Why Are So Many Americans Angry About A Tax Cut?

Nobody turned away Santa Claus yesterday. At least, nobody I know did. So why are so many Americans against the Republican tax plan that was recently signed by President Trump?

tax cut

Santa Trump gave American taxpayers a gift that they should have been thrilled and thankful to receive. Yet polls — starting from before the plan was actually passed — show that Americans hated the idea of a tax cut.

Quinnipiac’s poll, for instance, showed that just 25 percent of voters approved the plan. Other surveys — by ABC News and the Washington Post, CNN, Morning Consult and YouGov — put approval only slightly higher. But those were still nowhere near the support that past tax cuts received.

President Ronald Reagan’s first tax cut, in 1981, got a 51 percent approval rating. The 2001 tax cut by President George W. Bush got a 49 percent thumbs-up. An extension of the Bush cuts in 2010 got a 54 percent approval rating.

Even a tax hike in 1993 by President Bill Clinton got a 34 percent approval rating.

Yet the average approval rating from all the polls for Trump’s tax cut was only 32 percent.

I know why I opposed what the Republicans were doing. With the US already $20 trillion in debt, I think it was unconscionable for Washington to change the tax laws in a way that will increase that debt by $1.5 trillion over the next 10 years.

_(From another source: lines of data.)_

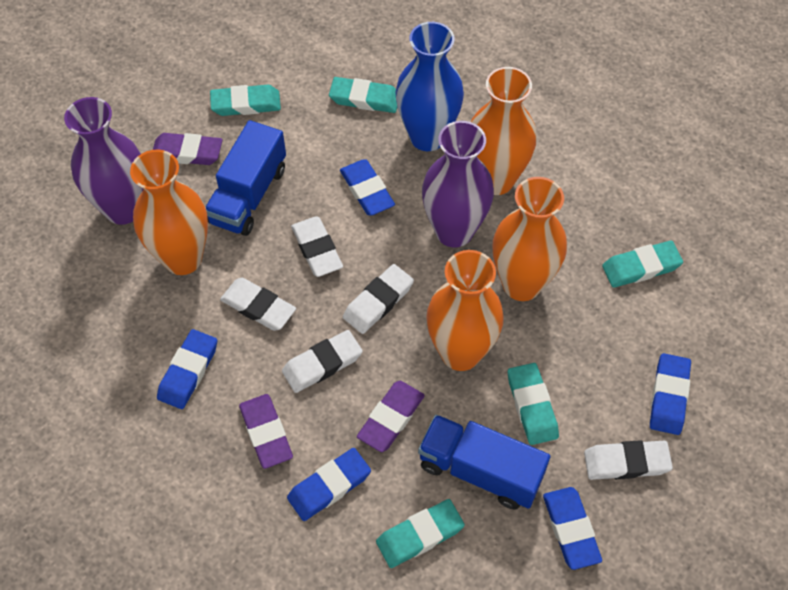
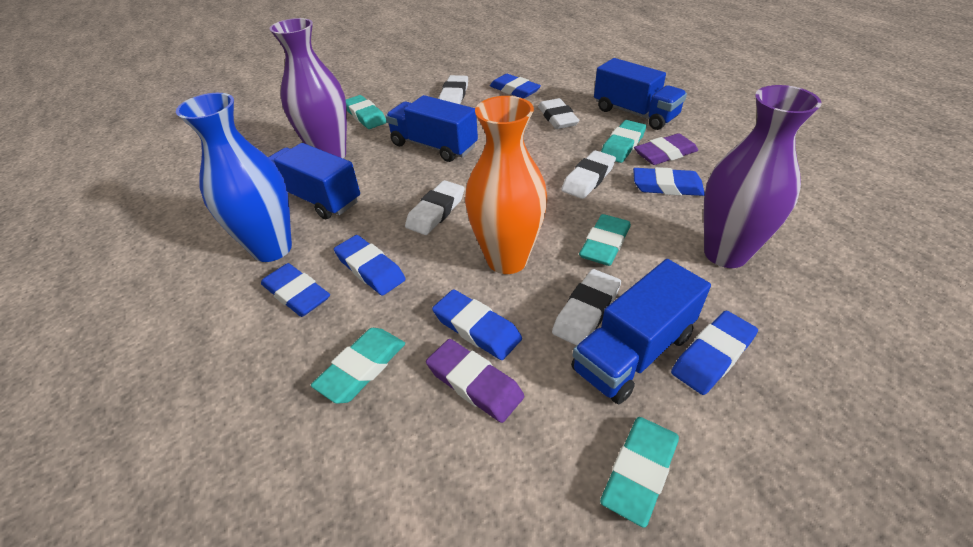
blue eraser: 5 -> 6
blue truck: 2 -> 4
orange vase: 4 -> 1
purple eraser: 3 -> 2

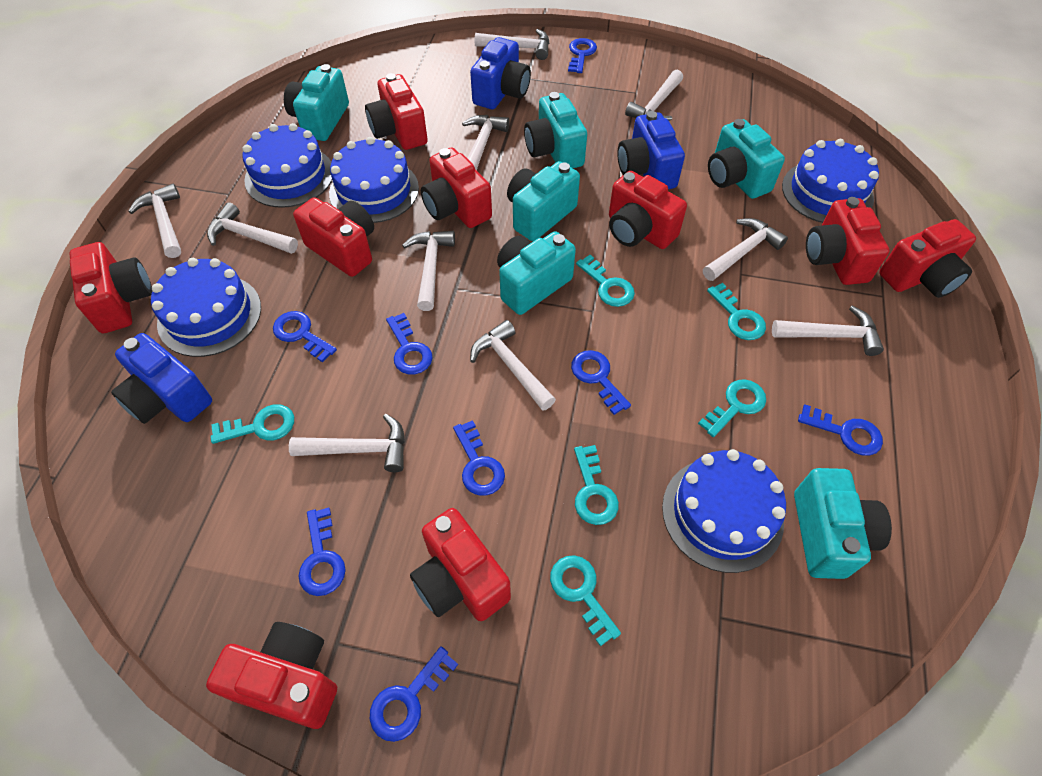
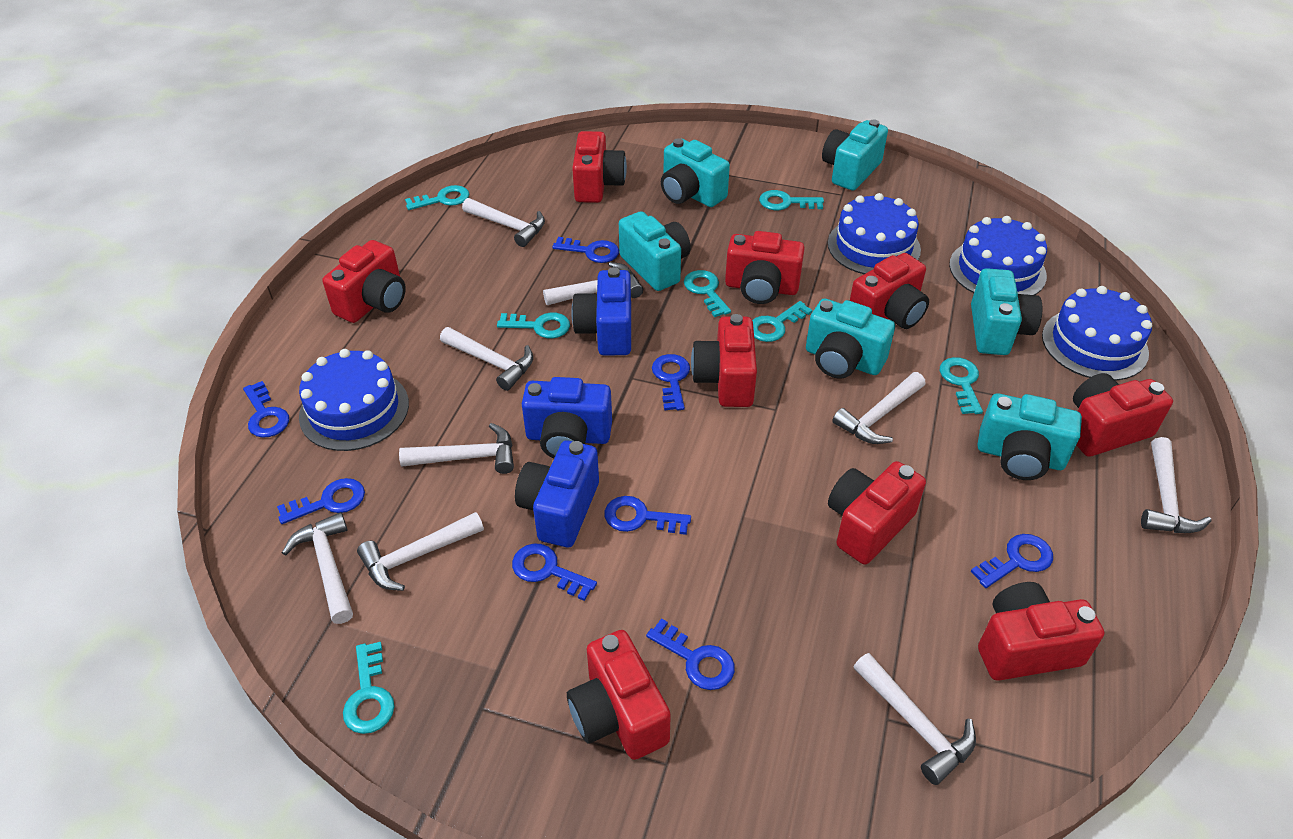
blue cake: 5 -> 4
turquoise key: 6 -> 7
white hammer: 10 -> 9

And that increase is on top of how much the debt is going to increase anyway. There were better ways to help the economy.

That’s why I thought the Republicans were making a big mistake. Someone had to be the grown up and I took on that part.

But I’d be shocked if enough Americans took the long view like I did to bring the approval rating down to an average of just 32 percent.

There are, of course, several explanations for the poll results. The most basic one is that the polls could have been wrong. Pollsters got the results of the last presidential election awfully wrong, so why trust what they say now?

Another reason might be that Americans bought into the idea that this tax cut was disproportionately going to benefit the rich. And it probably will.

That anti-rich argument was mostly a story planted by Democrats and other Trump haters. The people reached by the pollsters could have simply been repeating what they were hearing on news shows and reading in the newspapers.

Now that a number of corporations have been giving out $1,000 bonuses and crediting the tax reform for their largesse, that opinion could change quickly.

But I can think of another reason Americans might have been against the tax cut. And it’s the same reason that kids eventually outgrow their belief in Santa Claus.

It’s called cynicism.

Maybe we’ve gotten to the point where nothing that Washington does is right. Grown-up Americans don’t believe in Santa, and they don’t believe our politicians can solve our problems.

Let’s hope we will soon grow out of that stage.